## Requirement A
In the account of the Corbett estate case, to what amount had the plaintiff's claim risen after he kept supplying the widow with goods?
## Requirement B
Carry on the account of the Corbett estate court case from its last sentence.
==== Text segment ====
Problems arose when a merchant at Dongara, F Pearce, laid claim to her former husband’s estate, due to debts owed by him. Michael Corbett had died intestate and Pearce claimed that Ellen had not paid the debt of £97 18s. and it had increased it further, with the plaintiff continuing to supply goods for the benefit of the widow and her children. He was concerned that Mrs Corbett (later Leary), had failed to take out Letters of Administration over her husband’s estate, and took action because of his concern that the Statute of Limitation would soon expire –


(Before His Honor the Chief Justice.)



The plaintiff, Mr. F. Pearse, a merchant at Dongarra, sought for letters of administration to be granted to him, in the estate of Michael Corbett, late of Dongarra, as a creditor of the deceased, who died intestate. The application was opposed by the widow and children of the deceased.

Mr. Burt, Q.C., instructed by Mr. F. M. Stone, appeared for the plaintiff; and Mr. Hensman, instructed by Mr. Horgan, for the defendants.

The statement of claim alleged that the deceased at the time of his death, in 1881, was indebted to the plaintiff in the sum of £97 18s., for goods sold and delivered and cash advanced, and that since the death of the husband the plaintiff had continued to supply the widow, for the benefit of herself and children, with goods, on account of the estate, increasing the claim to £138 8s. 4d. The widow, it was alleged, had refused or neglected to take out letters of administration herself, and the plaintiff now applied to have a decree made to enable him to do so, in order to satisfy his claim against the estate. It appeared that since the death of Corbett, the widow had married a man named Leary, who had not yet entered an appearance to the action, but, who it was said, had delivered certain produce to the plaintiff in part payment of his claim against the estate. The plaintiff, however, had given credit to Leary himself, and not to Corbett’s estate, for all the produce supplied.

Mr. Hensman submitted that the plaintiff ‘s proper course was to cite the widow to take out letters of administration. The widow was absolutely entitled to letters of administration, and until she refused to take out such letters, after citation, she could not be ousted.

Mr. Burt said he had no objection to the widow administering, or to the Court administering. All the plaintiff wanted was to have somebody he could sue, so as to recover his claim. As yet the widow had refused to administer, and, as her late husband, Corbet, had died nearly six years ago, the statute of limitation might soon debar the plaintiff from prosecuting his claim against the widow.
==== Records supplied ====
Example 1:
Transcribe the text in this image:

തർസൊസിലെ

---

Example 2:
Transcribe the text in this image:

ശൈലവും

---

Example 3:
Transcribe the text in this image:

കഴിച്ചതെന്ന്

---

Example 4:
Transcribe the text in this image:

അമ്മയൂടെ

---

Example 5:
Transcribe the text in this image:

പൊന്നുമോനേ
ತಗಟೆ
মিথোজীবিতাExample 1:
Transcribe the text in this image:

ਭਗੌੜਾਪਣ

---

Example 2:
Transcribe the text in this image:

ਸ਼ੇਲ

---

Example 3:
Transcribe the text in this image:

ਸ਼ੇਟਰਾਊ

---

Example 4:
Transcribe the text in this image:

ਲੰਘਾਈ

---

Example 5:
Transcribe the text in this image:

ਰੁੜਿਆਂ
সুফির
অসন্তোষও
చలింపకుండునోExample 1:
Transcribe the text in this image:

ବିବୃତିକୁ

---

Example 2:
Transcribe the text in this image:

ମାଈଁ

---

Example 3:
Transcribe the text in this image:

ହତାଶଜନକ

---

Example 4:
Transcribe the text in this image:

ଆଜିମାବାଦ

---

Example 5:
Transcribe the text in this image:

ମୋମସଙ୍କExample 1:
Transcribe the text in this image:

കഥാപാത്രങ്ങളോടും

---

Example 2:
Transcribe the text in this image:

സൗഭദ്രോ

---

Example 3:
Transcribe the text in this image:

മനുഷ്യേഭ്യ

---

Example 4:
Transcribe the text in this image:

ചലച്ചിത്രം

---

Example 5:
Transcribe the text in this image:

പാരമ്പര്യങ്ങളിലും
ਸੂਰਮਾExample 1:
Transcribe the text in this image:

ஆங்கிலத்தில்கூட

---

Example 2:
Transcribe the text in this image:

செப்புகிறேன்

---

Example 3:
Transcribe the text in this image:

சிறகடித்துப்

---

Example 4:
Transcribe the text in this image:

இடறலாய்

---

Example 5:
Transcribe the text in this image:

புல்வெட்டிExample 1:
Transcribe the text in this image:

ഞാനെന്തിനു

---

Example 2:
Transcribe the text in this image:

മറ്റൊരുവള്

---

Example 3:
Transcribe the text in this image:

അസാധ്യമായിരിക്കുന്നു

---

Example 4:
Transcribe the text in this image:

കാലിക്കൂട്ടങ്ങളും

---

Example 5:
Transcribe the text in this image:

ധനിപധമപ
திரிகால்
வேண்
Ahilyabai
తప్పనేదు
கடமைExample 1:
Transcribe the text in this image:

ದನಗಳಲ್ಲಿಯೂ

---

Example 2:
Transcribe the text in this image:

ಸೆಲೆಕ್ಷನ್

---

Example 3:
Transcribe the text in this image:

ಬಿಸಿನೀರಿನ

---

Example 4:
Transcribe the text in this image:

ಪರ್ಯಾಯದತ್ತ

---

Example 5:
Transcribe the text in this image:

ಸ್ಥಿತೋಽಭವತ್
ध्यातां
====
## Output A
£138 8s. 4d.

## Output B
His Honor decreed that letters of administration be granted to the widow, as soon as she obtained the necessary bond, any delay in her obtaining it not to prejudice the plaintiff’s claim as regards the statute of limitation. In the event of her not obtaining the necessary security within two months, letters of administration to be granted to the Curator of Intestate Estates.[14]

In November the following year Ellen applied to have Michael Corbett’s land registered in her name –


TAKE NOTICE that Ellen Leary the wife of Phillip Leary of Dongarra administrator of the estate and effects of Michael Corbett late of Dongarra aforesaid farmer deceased has made application to be registered as the proprietor of an estate in fee simple in possession in the following parcels of land in the Victoria District, and being

Victoria Location 1192, of 100 acres,

vol. V., fol. 336.

Victoria Location 1671, of 100 acres,

vol. XX., fol. 223.

Victoria Location 1789, of 100 acres,

vol. XXVI., fol. 299.

and Further Take Notice that all persons other than the applicant claiming to have any estate right title or interest in the above parcel of land are hereby required to lodge in this Office on or before the 24th day of November next a caveat forbidding the sums from being registered accordingly.


Deputy Registrar of Titles.

Land Titles’ Office, Perth,

26th October, 1888.

John Horgan, Perth, applicant’s Solicitor.[15]

Ellen Leary, respected as a hard-working mother and wife, died in Perth in 1911.[16]

The funeral of the late Mrs. Ellen O’Leary, wife of Mr. Philip O’Leary and mother of Messrs. John Bays, Michael, Patrick and Edward Corbett, took place on Thursday afternoon, and was attended by a large number of relations and friends. The deceased lady, who was 73 years of age, was born in Ireland, and came to this State 53 years ago. The cortege moved from the residence in Barnfield road, Claremont, and proceeded to the Roman Catholic Cemetery, at Karrakatta, where the remains were interred, the Rev. Father Griffin conducting the burial service. The chief mourners were Mr. P. O’Leary (husband), Messrs. John Bays, Michael, Edward and Patrick Corbett (sons), and Mrs. E. Corbett (daughter-in-law).[17]

Ellen’s estate went to her third husband, Phillip Leary –


Ellen Leary, late of Claremont, married woman, to Phillip Leary, £1465/ 0/9.[18]

Phillip Leary died in Northam registration area in 1922.[19]


LEARY.— The Friends of the late Mr. PHILLIP LEARY, of Barnfield-road, Claremont, are respectfully invited to follow his remains to the place of interment, the Roman Catholic Cemetery, Karrakatta ….[20]


[1] Reading Mercury, 23 June 1849.

[2] Chester Chronicle, 6 December 1856.

[3] Convict Department Registers, Character Book (R8)

[4] Convict Department Estimates & Convict Lists (128/1-32)

[5] Convict Department Registers, Character Book (R8)

[6] Convict Establishment Receipts and Discharges (RD3-RD4)

[7] Convict Department, General Register (R1)

[8] Rica Erickson, The Bicentennial Dictionary of Western Australians. Nedlands: University of Western Australia Press. 1987, p.665)

[9] WA Department of Justice, Birth Index, Nos. 8438, 9370, 15468.

[10] People of Western Australia, Carnamah Historical Society,

[11] WA Department of Justice, Death Index, No. 11081.

[12] WA Department of Justice, Marriage Index, Reg. No. 5293.

[13] People of Western Australia, Carnamah Historical Society,

[14] Western Mail, 17 September 1887.

[15] Victorian Express, 3 November 1888.

[16] Ibid, Reg. No. 216.

[17] West Australian, 11 April 1911.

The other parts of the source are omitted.